## WHAT TO DO:
From the listing below, return every line with the string "изделие" in it.

## MATERIAL PROVIDED:
%%
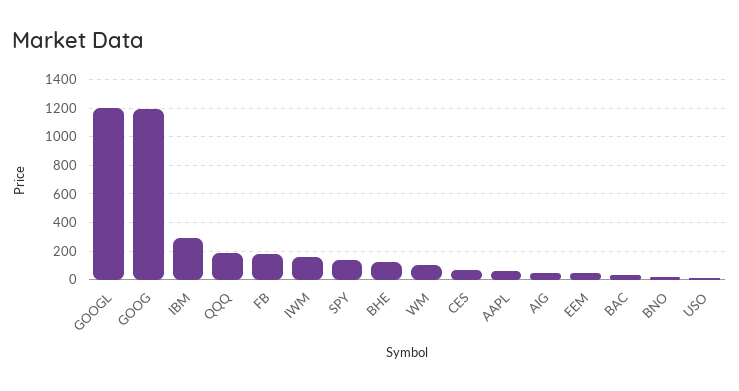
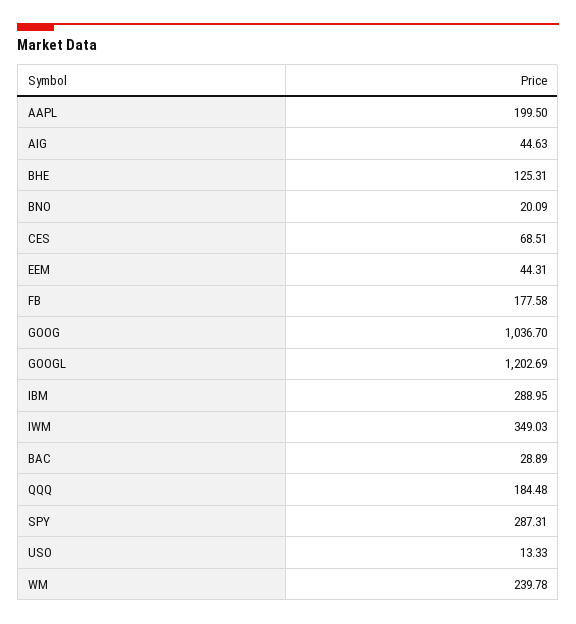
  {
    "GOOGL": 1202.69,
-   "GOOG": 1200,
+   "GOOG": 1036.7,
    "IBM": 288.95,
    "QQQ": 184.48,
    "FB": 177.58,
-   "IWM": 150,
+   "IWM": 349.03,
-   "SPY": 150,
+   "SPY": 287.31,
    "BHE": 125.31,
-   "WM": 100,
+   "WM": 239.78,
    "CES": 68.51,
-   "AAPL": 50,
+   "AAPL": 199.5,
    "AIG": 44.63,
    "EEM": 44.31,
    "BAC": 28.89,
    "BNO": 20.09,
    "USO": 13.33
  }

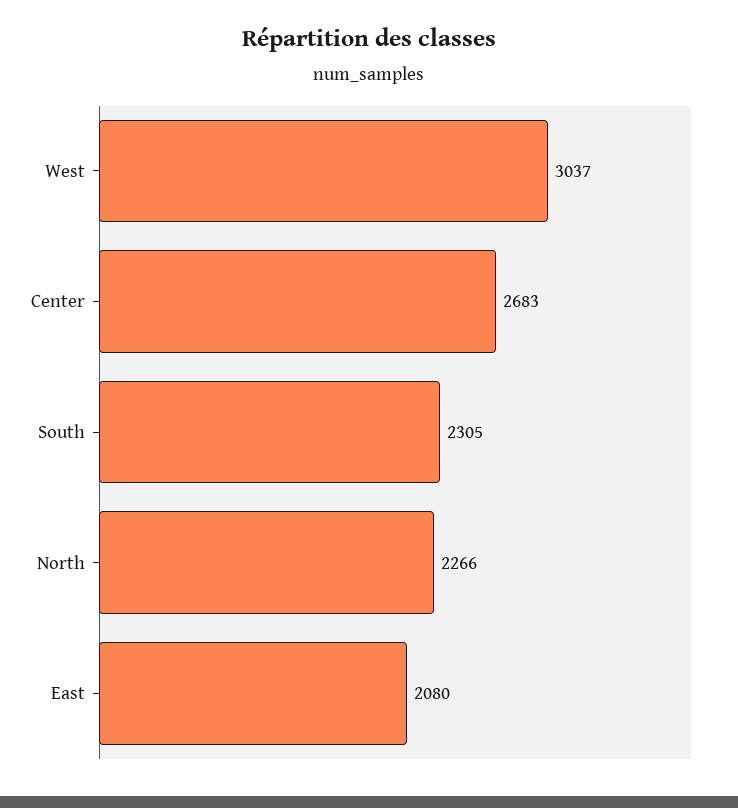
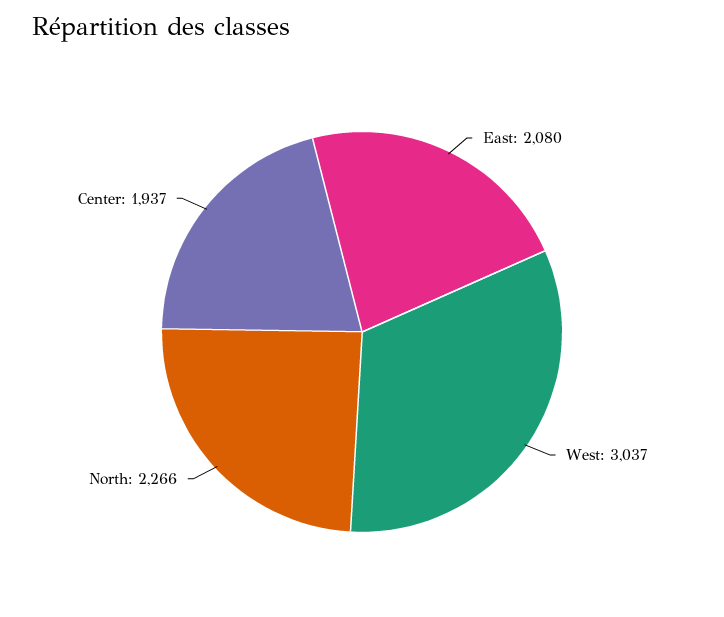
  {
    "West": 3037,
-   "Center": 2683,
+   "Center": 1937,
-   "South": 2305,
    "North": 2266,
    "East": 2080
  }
%%
%%
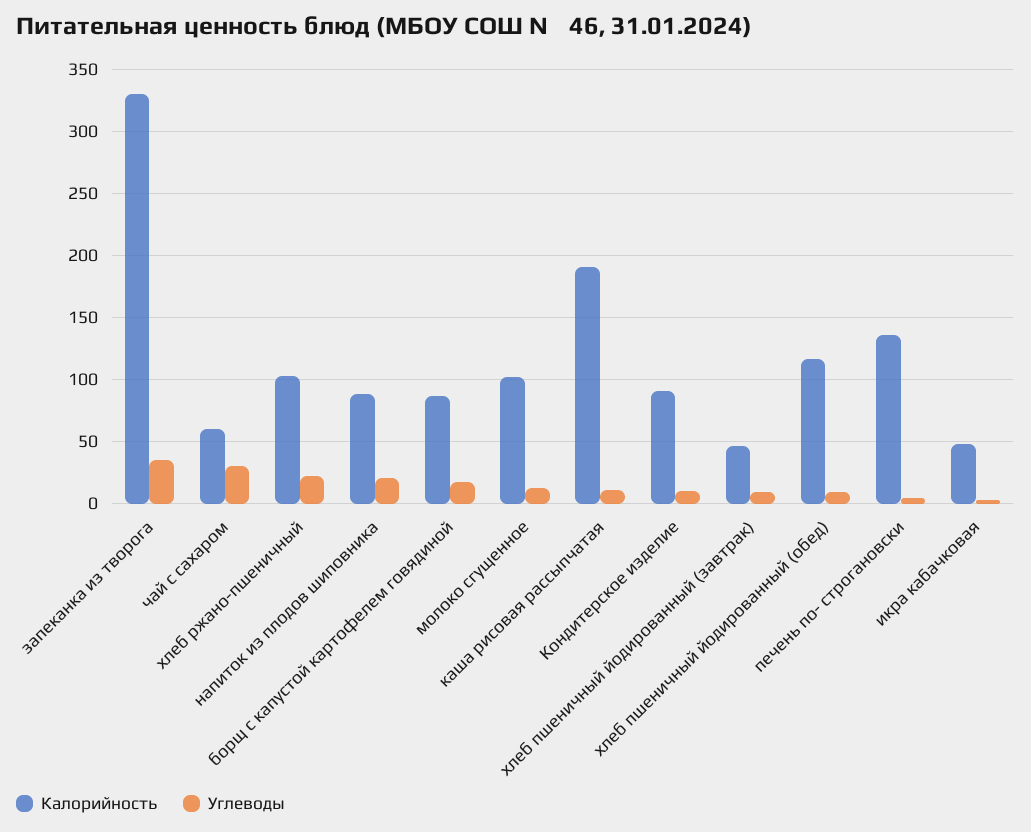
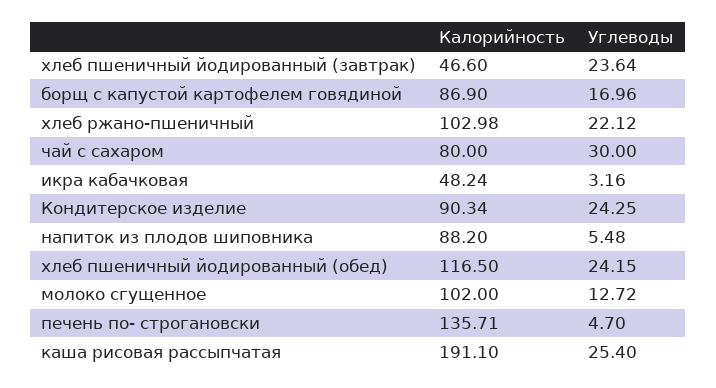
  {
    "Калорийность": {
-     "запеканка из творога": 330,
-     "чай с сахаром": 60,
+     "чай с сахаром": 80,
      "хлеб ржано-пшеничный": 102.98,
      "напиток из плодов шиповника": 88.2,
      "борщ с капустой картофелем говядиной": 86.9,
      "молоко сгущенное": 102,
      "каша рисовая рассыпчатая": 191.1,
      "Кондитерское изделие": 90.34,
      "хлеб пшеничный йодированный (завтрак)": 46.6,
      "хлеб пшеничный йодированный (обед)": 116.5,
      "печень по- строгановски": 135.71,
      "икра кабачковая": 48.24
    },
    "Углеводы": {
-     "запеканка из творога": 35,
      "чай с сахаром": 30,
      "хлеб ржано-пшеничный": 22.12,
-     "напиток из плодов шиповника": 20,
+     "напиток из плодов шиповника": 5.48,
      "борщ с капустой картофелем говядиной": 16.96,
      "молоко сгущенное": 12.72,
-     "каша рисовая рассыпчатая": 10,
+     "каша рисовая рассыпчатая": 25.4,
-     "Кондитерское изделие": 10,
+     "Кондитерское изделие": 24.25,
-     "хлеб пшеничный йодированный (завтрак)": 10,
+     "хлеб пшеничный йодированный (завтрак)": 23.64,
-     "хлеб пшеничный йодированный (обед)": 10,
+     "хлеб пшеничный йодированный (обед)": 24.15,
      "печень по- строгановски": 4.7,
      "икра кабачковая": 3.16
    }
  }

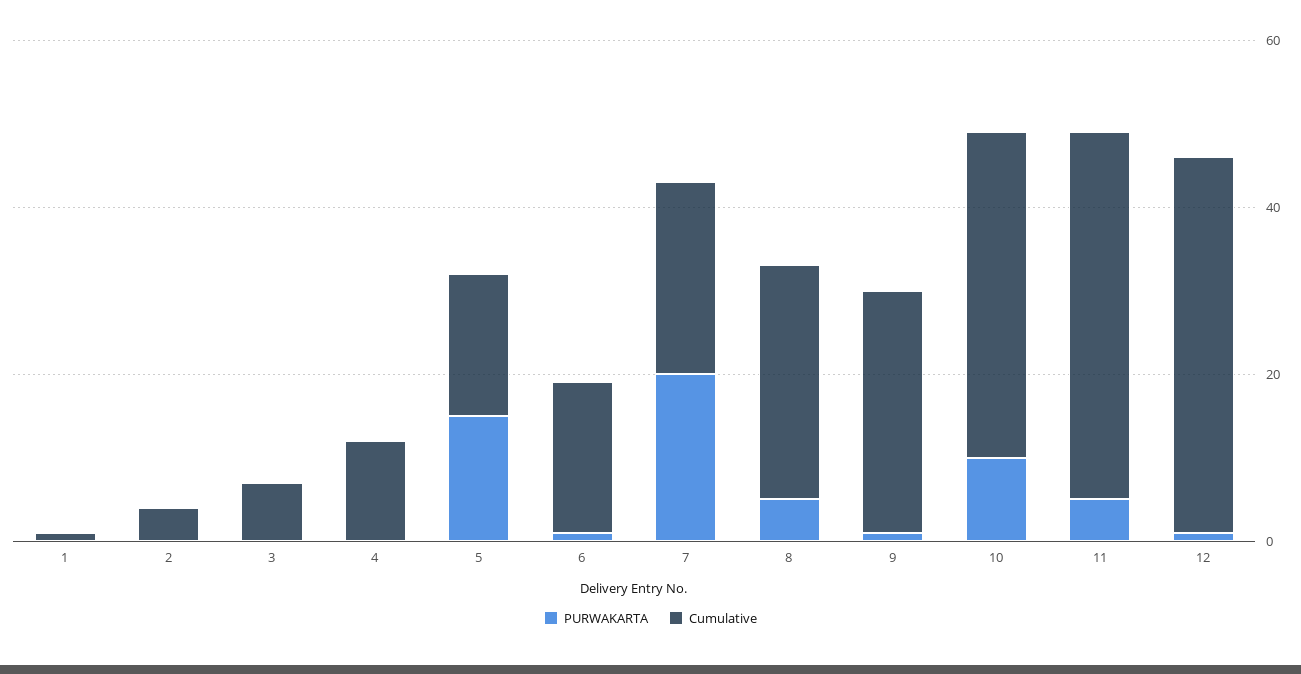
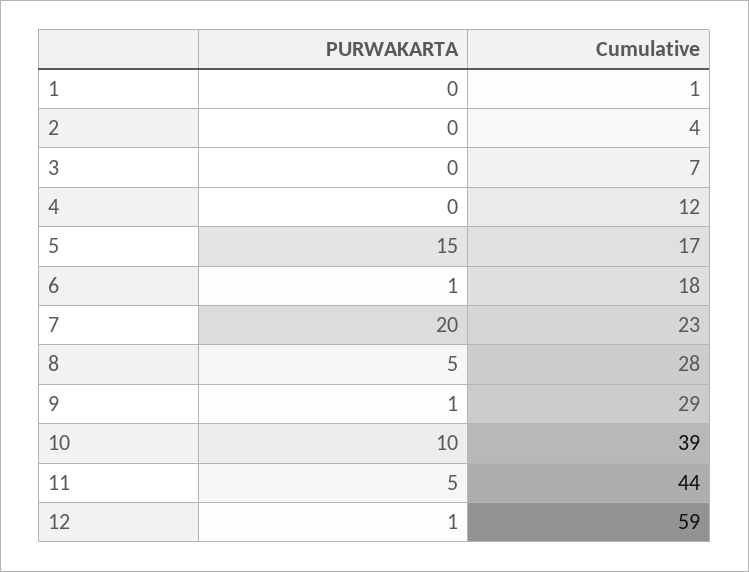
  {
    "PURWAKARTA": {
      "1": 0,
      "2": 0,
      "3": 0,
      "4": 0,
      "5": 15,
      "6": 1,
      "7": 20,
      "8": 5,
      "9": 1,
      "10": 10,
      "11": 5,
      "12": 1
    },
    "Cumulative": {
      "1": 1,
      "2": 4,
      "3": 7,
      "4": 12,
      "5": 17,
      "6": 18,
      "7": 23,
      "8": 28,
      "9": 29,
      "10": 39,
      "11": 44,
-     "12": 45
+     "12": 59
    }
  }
%%
## RESPONSE AREA:
      "Кондитерское изделие": 90.34,
-     "Кондитерское изделие": 10,
+     "Кондитерское изделие": 24.25,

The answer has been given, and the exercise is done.